The limitation of sample size occurs across different branches of science. In analytical testing, it is known that as the concentration of a compound being measured decreases the precision of the results gets worse (as measured by the relative standard deviation). This is known as Horwitz’s Trumpet after the FDA scientist who first noticed it.

It’s seen in powder mixing, where it’s known as ‘scale of scrutiny’. Consider the three diagrams below where the grids have 1%, 5% and 20% of their squares set as black. Imagine using a 3 x 3 square to ‘select’ part of the image for sampling. A small sampling square cannot give an accurate estimate of the proportion of black boxes until that proportion gets to a larger value.

Then there’s the heavy maths approach!

It took me a while to sort this one out, and I spent some time looking up an old maths book on combinational theory (!). The easiest way for me to think about this was using binomial distributions and I started building them by hand in Excel before a quick google showed me the ‘BIN.DIST’ function I needed!

An example of the binomial distribution problem might be answering the question ‘what is the chance of me throwing two dice and getting a one and a six?’. The probably of getting a one on the first dice is 1/6, and the probably of getting a six on the second dice is 1/6, so multiplying those we get 1/36. However, getting a six on the first dice and the one on the second also counts (and that’s a different ‘permutation’), so we now have 2 x 1/36 = 1/18: 1/18 being the actual change of ‘getting a one and a six by throwing two die’. By using probability equations for the two possible outcomes (1&6, and 6&1) and the number of different permutations you can get (two) the binomial equation can be derived.

The graphs below show the binomial distributions for 10, 20 and 50 tests, at infection levels of 1%, 5%, 10% and 25% of the population. The lines on these graphs show the probably of getting a particular result if you were to do that number of tests. The legend also gives you where the ‘peak of the curve’ should occur, and what the overall probability of being about to measure any values on the curve at all would be.

Let’s look at an example. If you look at the second plot, where we test 20 samples from a population with 25% of the people are infected.  We’d perhaps expect that we would find five samples which test positive (25% of 20 is 5), but in fact we only that number of positive tests 20% of the time!! 10% of the time you’d get 3 positive tests (60% of the true  value), and another 10% of the time we’d get 7 positive tests (140% of the true value).

“What sort of mathematical sorcery is this?” I hear you cry. We’ll try this. Toss a coin 40 times keep an note of how many heads and tails you get, and keep trying it until you get exactly 20 heads and 20 tails! You will get there after a few repeats! That’s binominal distribution.

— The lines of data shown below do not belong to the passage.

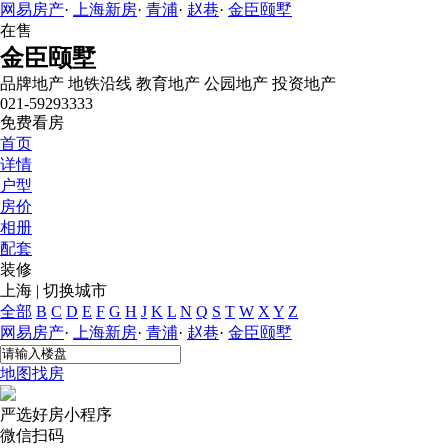
网易房产
·
上海新房
·
青浦
·
赵巷
·
金臣颐墅
在售
金臣颐墅
品牌地产
地铁沿线
教育地产
公园地产
投资地产
021-59293333
免费看房
首页
详情
户型
房价
相册
配套
装修
上海
|
切换城市
全部
B
C
D
E
F
G
H
J
K
L
N
Q
S
T
W
X
Y
Z
网易房产
·
上海新房
·
青浦
·
赵巷
·
金臣颐墅
地图找房
严选好房
小程序
微信扫码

So what do these plots tell us? Most of the time with the 1% infection level, we’d never find a single positive sample, even with 50 tests the total probability that we find any positives is less than 0.5 (or 50%). With 10 tests we only get above a 0.9 probability of detecting any positive samples when we’re at a 25% infection level.

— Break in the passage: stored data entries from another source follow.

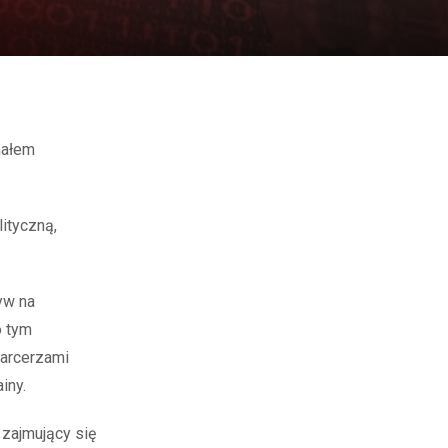
ityczną,
yw na
o tym
harcerzami
iny.
 zajmujący się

In summary: most of the media narrative seems to be based upon an arithmetical approach to sampling and analysis, but – even without considering specificity and selectivity – we need a probabilitistic story. And that’s not really one for bedtime!

___________________

Notes

1. Pre-print servers have become super-popular with scientists studying Covid-19 in the last 6 months. Publishing a paper in the usual scientific journals can take weeks (if not months!), so many scientists are now putting their research findings onto pre-print servers to share information faster. The scientific community is worried that pre-print papers have not been critiqued by ‘peer-review’, and so there is no ‘quality control’ of the work, and it may end up being wrong, or misleading people. However, peer-review is far from a guarentte of repeatable and robust science: this is known as the ‘replication crisis’.